About the Mazurkas

      The mazurka is a stylized dance form combining the features of three Polish folk dances: the brisk mazur, the lively oberek and the slow kujawiak. The first mazurkas were written as early as the end of the 18th century and had a certain utilitarian function – they introduced folk music to the salons of those days. The most noted among the composers who wrote mazurkas were Karol Kurpiński, Mikołaj Kleofas Ogiński, Maria Szymanowska and Józef Elsner. Elsner had a considerable impact on shaping the artistic development of Fryderyk Chopin, being first his teacher in Warsaw and later a good friend.

      In Chopin’s oeuvre, mazurkas evolved to independent lyrical pieces, meditative in nature. They were like a lens in which the composer’s deepest recollections of his homeland were focused in the form of images of Polish folklore captured on staff paper. Chopin composed mazurkas practically throughout his lifetime: he published 41 of them in 11 opuses, further two were published separately and a dozen or so remained in manuscripts. A striking feature about Chopin’s mazurkas is their form, clear yet astonishingly diverse, ranging from miniatures to elaborate musical poems (an outstanding example is the Mazurka in C Op. 6 no. 5, with a special form, senza fine), as well as deliberate limitation of textural devices. The elements of folk stylization include numerous modalisms (particularly the Lydian fourth and the Phrygian second), ostinatos, bourdon fifths, sophisticated ornamentation (such as ornaments used in bel canto and transposed to instrumental ground). The key role is played by rubato, i.e. intentional unsteadiness of tempo resulting from prolonging or shortening certain notes by the performer.

      Although in his mazurkas Chopin never made any direct quotes from folk music, its echoes permeate their musical substance. The essence of those dance miniatures was probably best captured by the Polish writer Jarosław Iwaszkiewicz, who wrote: ‘In those fifty-odd short piano works the Polish composer contained the entire wealth of his soul, expressed his connection with the Polish people, offered the richness and refinement of his mind, and therefore we find in them such an abundance of musical ideas. Chopin’s mazurkas contain the recollections of all his voyages across Poland, memories of village songs and dances such as he came across in his wanderings on rural lanes’.

 

The Mazurka in B♭ minor Op. 24 no. 4

      Opus 24 is the first collection of Chopin’s mazurkas in which their cyclic form is clearly visible. The elements uniting opus 24 into a cycle include:

  • close and intentional tonal relations between mazurkas and their sections (given in brackets are the keys clearly marked in the course of a given mazurka) – G minor (B♭ major, E♭ major), C major (F major, D♭ major), A♭ major (C major), B♭ minor (D♭ major, ending in B♭ major);
  • building the sequence in accordance with the principle of contrast and complementarity of moods: the outermost mazurkas in minor keys are longer, and the last (and the longest) Mazurka in B♭ minor continues the sorrowful mood of the first one and develops it into a greater, more dramatic whole. The remaining two, slightly shorter mazurkas of the cycle, Mazurka in C and Mazurka in A♭, although differing in tempo and character, fill in the middle part of the cycle with their pastel, tranquil colours.
  • motivic allusions, such as the ascending octave that appears in characteristic moments of all the four mazurkas: in the last bar of the Mazurka in G minor (in this context this is also a clear reference to the melic features of folk music), in the main motif of the Mazurka in C (bars 5, 7 and analogous), in the ends of phrases of the Mazurka in A♭ (bars 10, 20, 38-41) and at the beginning of the Mazurka in B♭ minor.

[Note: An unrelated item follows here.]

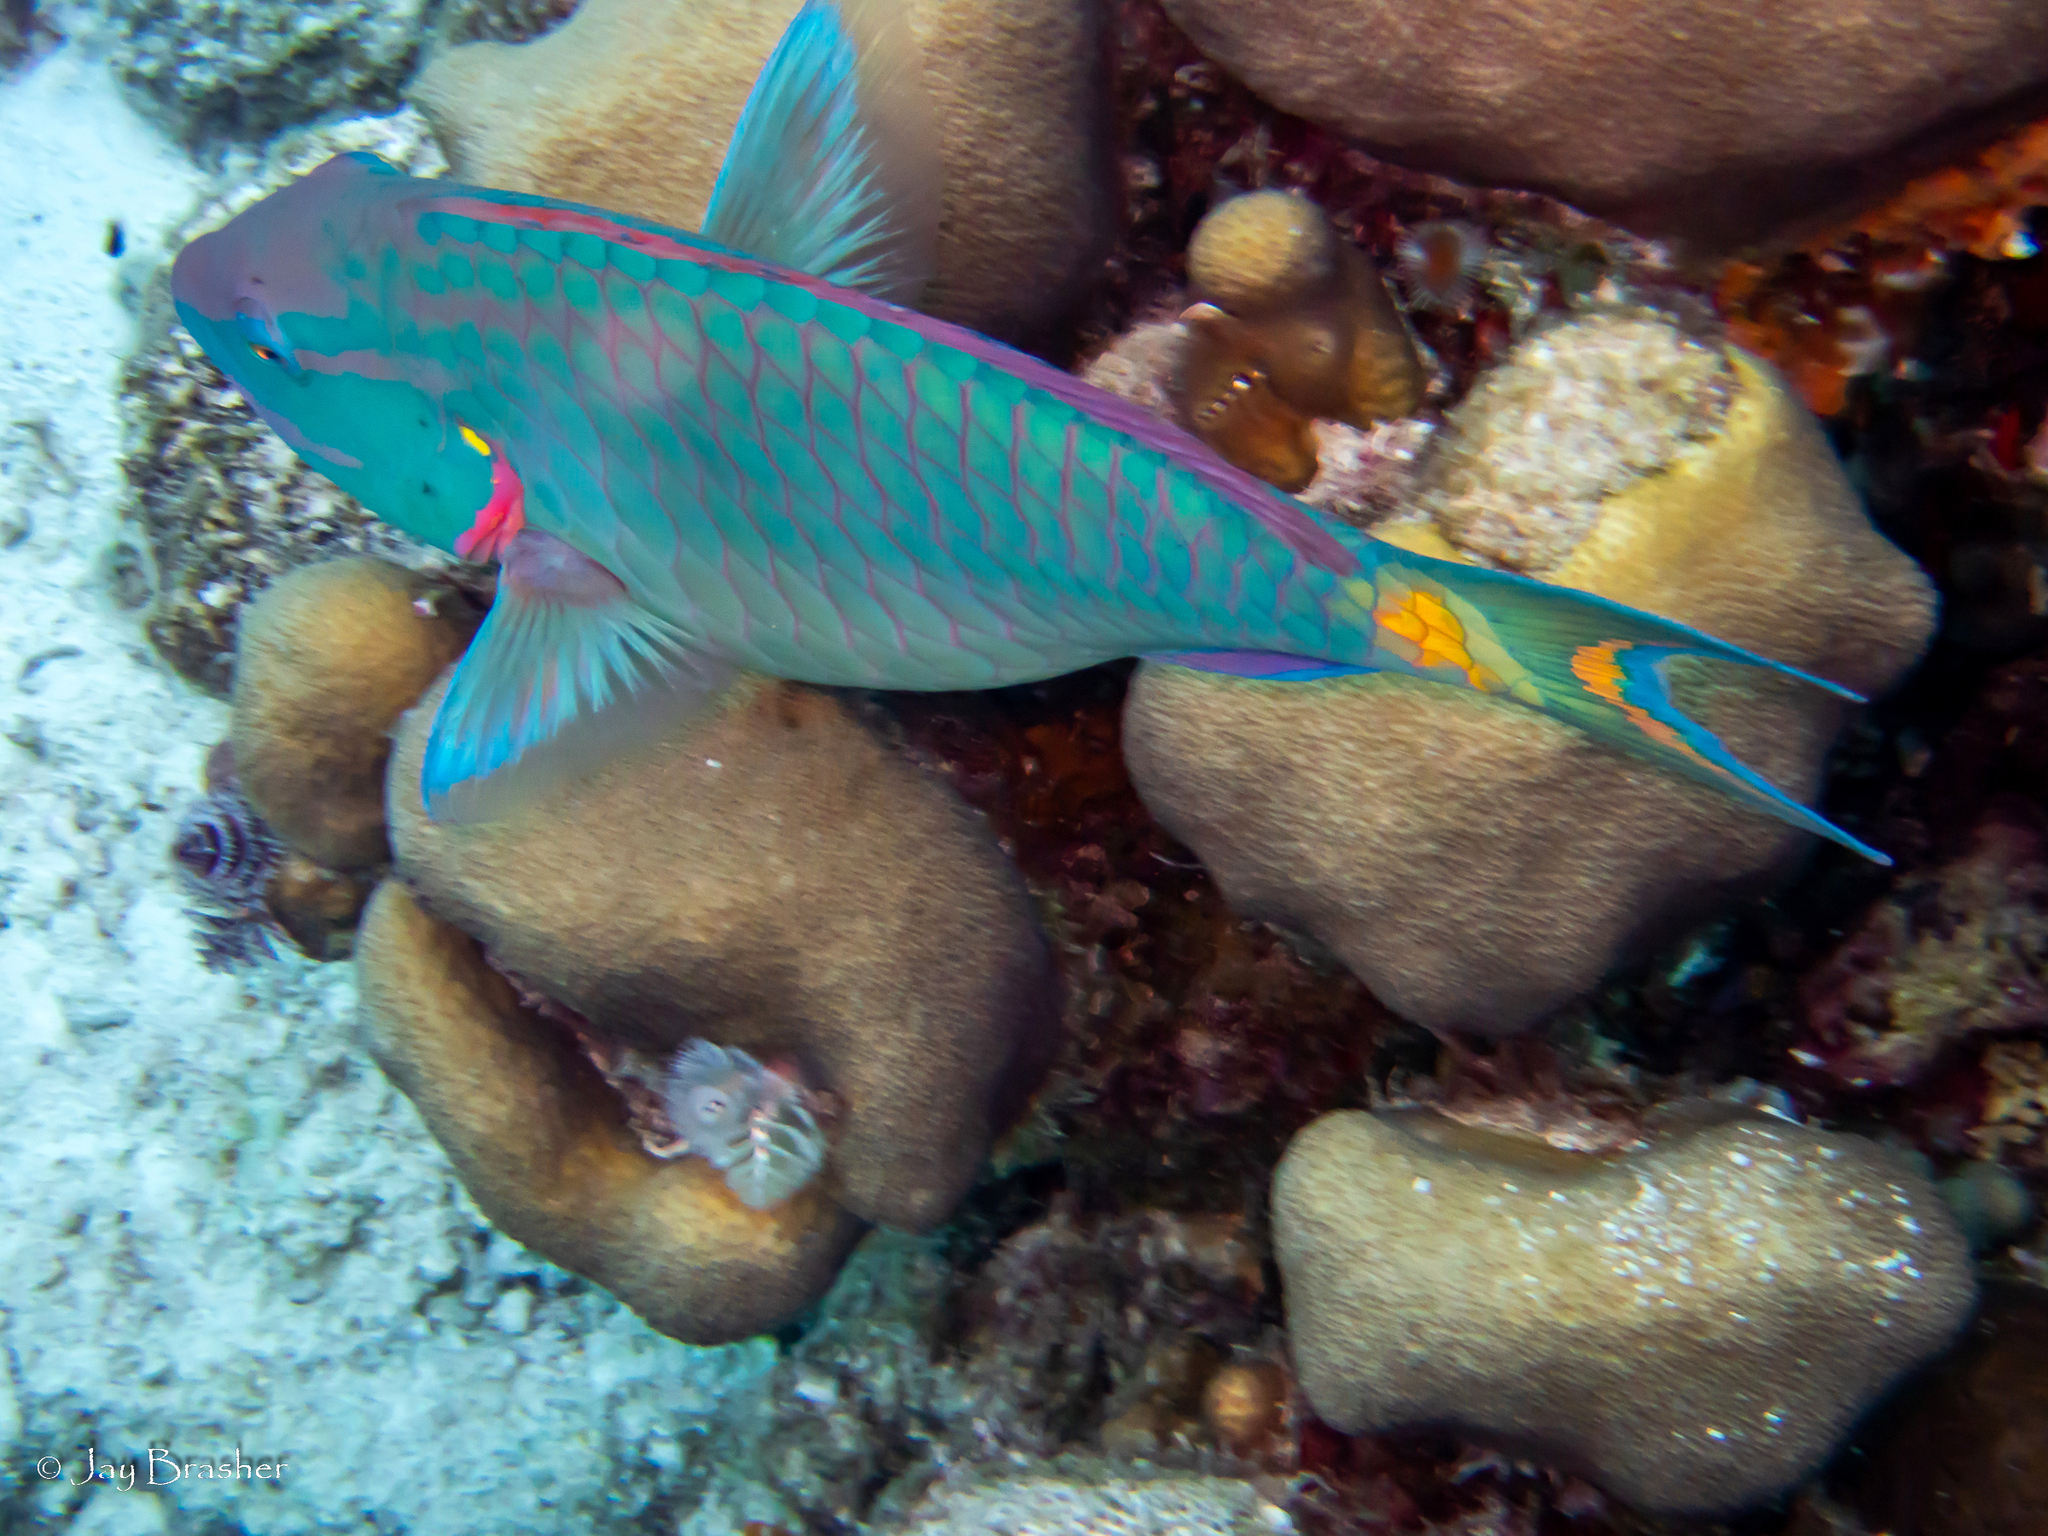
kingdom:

      The Mazurka in B♭ minor is the last one in the collection. Due to its drama-like structure, so unlike many other mazurkas that are more or less suites of mazurka dances, it was called ‘a lyrical dance poem’ by Mieczysław Tomaszewski. From the initial two-part fragment there emerges the opening theme evoking the kujawiak. Next, an opposing theme is formed in a relative major key, with a character of a scherzo. The middle section brings an unexpected turn – a ‘mixed choir’ appears (described so by Chopin himself), first in unison, sotto voce, and then as corresponding chords. As one of Chopin’s pupils, W. Lenz, recalls, nobody could satisfy the composer with the proper, adequately ‘light’ performance of that section. ‘One was barely allowed to breathe over the keyboard, let alone touch it’ – noted Lenz with astonishment. Once the already familiar themes return, the work is concluded with a coda in which the composer precisely notated the indications of softening and slowing down of the tempo, from calando to smorzando.